◆ **TEXTO PARA LER**:
Desde que o Brasil é República, oito dos seus presidentes tiveram problemas com a lei, os últimos cinco já depois do fim do regime militar.
@Lusa
Jair Messias Bolsonaro foi só mais um dos presidentes do Brasil a responder perante a Justiça. Mas nenhum antes dele terá ido tão longe nas coisas que lhe apontam, a mais grave delas conspirar contra o Estado, pelo que acaba de ser condenado a uma pena de 27 anos e três meses de prisão.
A história brasileira está cheia de líderes malcomportados ao mais alto nível. Desde o fim do regime militar (1964-1985) já lá vão cinco, mas todos por motivos diferentes e de diferente gravidade.
Collor de Melo
O primeiro a ter problemas com a Justiça foi Fernando Collor de Melo, eleito em 1989, nas primeiras directas depois de os generais terem voltado para os quartéis. Por via disso esteve pouco tempo no Planalto, a sede do governo, dois anos apenas, até ser expulso pelo Congresso. Voltaria mais tarde à política, mas para ser outra vez condenado e afastado das coisas públicas por corrupção.
O caso Collor estoirou em 1992, quando o empresário Pedro Collor, irmão do presidente, acusou o tesoureiro da campanha eleitoral de 1989, Paulo César Farias, de ter montado uma rede de tráfico de influências e de desvio de recursos. O resto foi rápido, acompanhado por uma onda de manifestações hostis ao líder suspeito. Com base nas conclusões de uma comissão parlamentar de inquérito, a Câmara de Deputados abriu um processo de impeachment e o Senado expulsou-o, tudo entre Outubro e Dezembro.
Fernando Collor de Melo disse-se sempre inocente. Foi absolvido, em 1994, pelo Supremo Tribunal Federal (STF) voltando à política. Mas em 2023, o mesmo tribunal que o absolvera das acusações de 1992 condenou-o por corrupção passiva e lavagem de dinheiro. Em Março passado foi encarcerado.
Lula da Silva
O segundo presidente levado a tribunal foi Luiz Inácio Lula da Silva, que depois de dois mandatos, em 2003 e 2010, foi acusado de corrupção e de lavagem de dinheiro, alvo de duas acções penais e preso durante 580 dias.
Num dos processos, Lula foi condenado por ter recebido um tríplex no litoral de São Paulo, uma borla de uma empreiteira por alegados favores, e de ocultar a propriedade, caso em que seria condenado em segunda instância, encarcerado em Curitiba e impedido de concorrer às presidenciais de 2018 com base na Lei da Ficha Limpa, que atesta o bom comportamento dos candidatos.

◆ **EXCERTO DOS DADOS**:
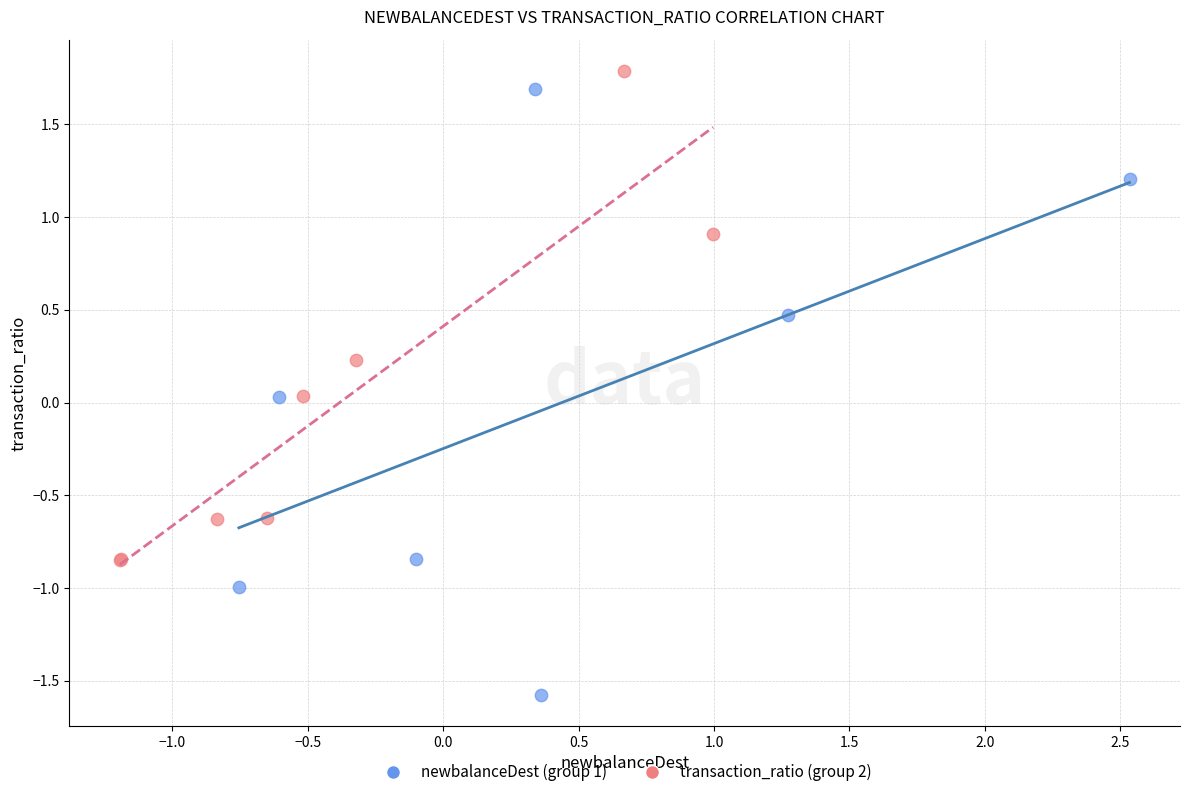

Which series has the largest Y range (max minus min)?

newbalanceDest (group 1)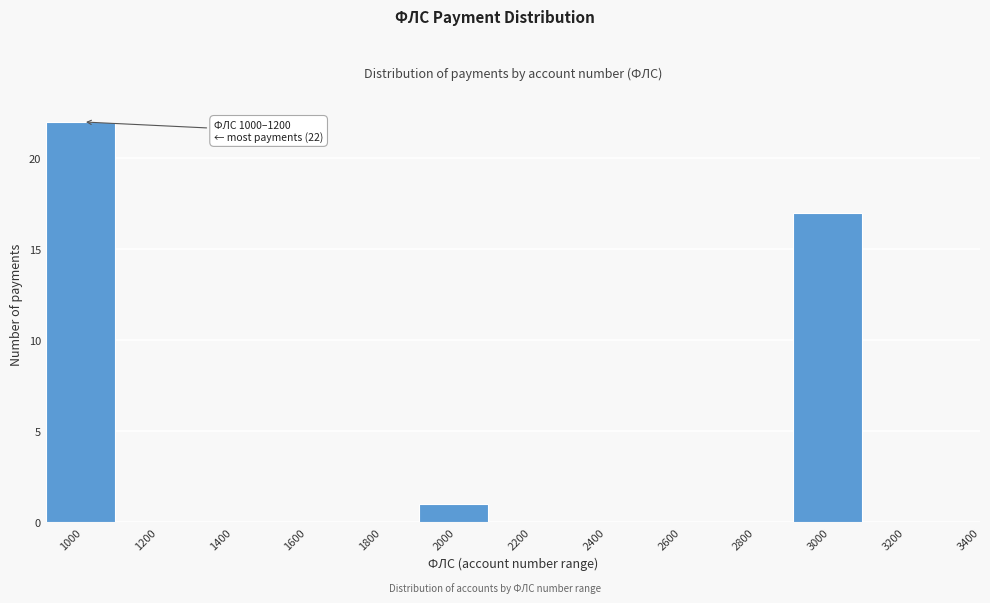

Reading left to right, extract all data points from this chart.

1000=22	1200=0	1400=0	1600=0	1800=0	2000=1	2200=0	2400=0	2600=0	2800=0	3000=17	3200=0	3400=0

◆ **O QUE FAZER**:
1. Responda, com base no texto sobre presidentes brasileiros, às perguntas seguintes:
(a) Em que ano foi eleito Fernando Collor de Melo?
(b) A que pena foi condenado Jair Messias Bolsonaro?
(c) Durante quantos dias esteve Lula da Silva preso?
2. Prolongue o texto sobre presidentes brasileiros a partir da última frase apresentada.

◆ **RESPOSTAS POR ORDEM**:
1.
(a) Em 1989.
(b) A 27 anos e três meses de prisão.
(c) Durante 580 dias.

2.
Libertado em 2019 depois de o STF ter revisto e alterado ao seu entendimento sobre a condenação em segunda instância, Lula viu ainda as outras condenações anuladas pelo mesmo tribunal por este ter com concluído que o juiz Sergio Moro, que antes o julgara, fora parcial.
Já capaz, portanto, de disputar eleições, concorreu às de 2022, contra Jair Bolsonaro, vencendo-as e voltando ao poder.
Dilma e Tamer
Outro dos casos de ex-presidentes perseguidos pela Justiça foi o de Dilma Rousseff, a primeira mulher a ocupar o Planalto, em 2011. De todos terá sido o menos complicado considerando a falta cometida: decretos de abertura de crédito sem autorização do Congresso, o que na terminologia local chamam «pedalada fiscal». Dilma foi afastada do poder, em 2016, sendo substituída pelo vice-presidente, Michel Temer.
Michel Temer não teve uma vida fácil enquanto presidente, mas também não ficou muito tempo no poder, que deixou, em 2018, escapando a várias investidas do Ministério Público. Denunciado duas vezes pelo procurador Rodrigo Janot, uma por corrupção passiva e outra por organização criminosa e obstrução à Justiça, viu a Câmara de Deputados rejeitar as duas iniciativas mantendo-se no cargo sem responder por nada.
No fim de 2018 foi preso por alguns dias no quadro da operação Lava Jato, mas libertado mercê de uma acção habeas corpus, sendo absolvido de todas as suspeitas em 2022.
Jair Bolsonaro
Para memória futura fica agora também o caso Bolsonaro, 70 anos, o mais condenado de todos os antigos presidentes brasileiros. Declarado, em 2023, pelo Tribunal Superior Eleitoral, inelegível, até 2030, por abuso do poder e uso indevido dos meios de comunicação, e condenado pelo Supremo Tribunal de Justiça (STJ) por cinco crimes entre eles organização criminosa e tentativa de golpe de Estado, em 2025.
Com a sentença do STJ, Jair Bolsonaro passa a integrar uma lista de dez chefes de Estado condenados por golpe em todo o mundo após a Segunda Guerra Mundial, segundo um estudo de Luciano Da Ros e Manoel Gehrke, publicado na revista Government & Opposition, da Cambridge University Press.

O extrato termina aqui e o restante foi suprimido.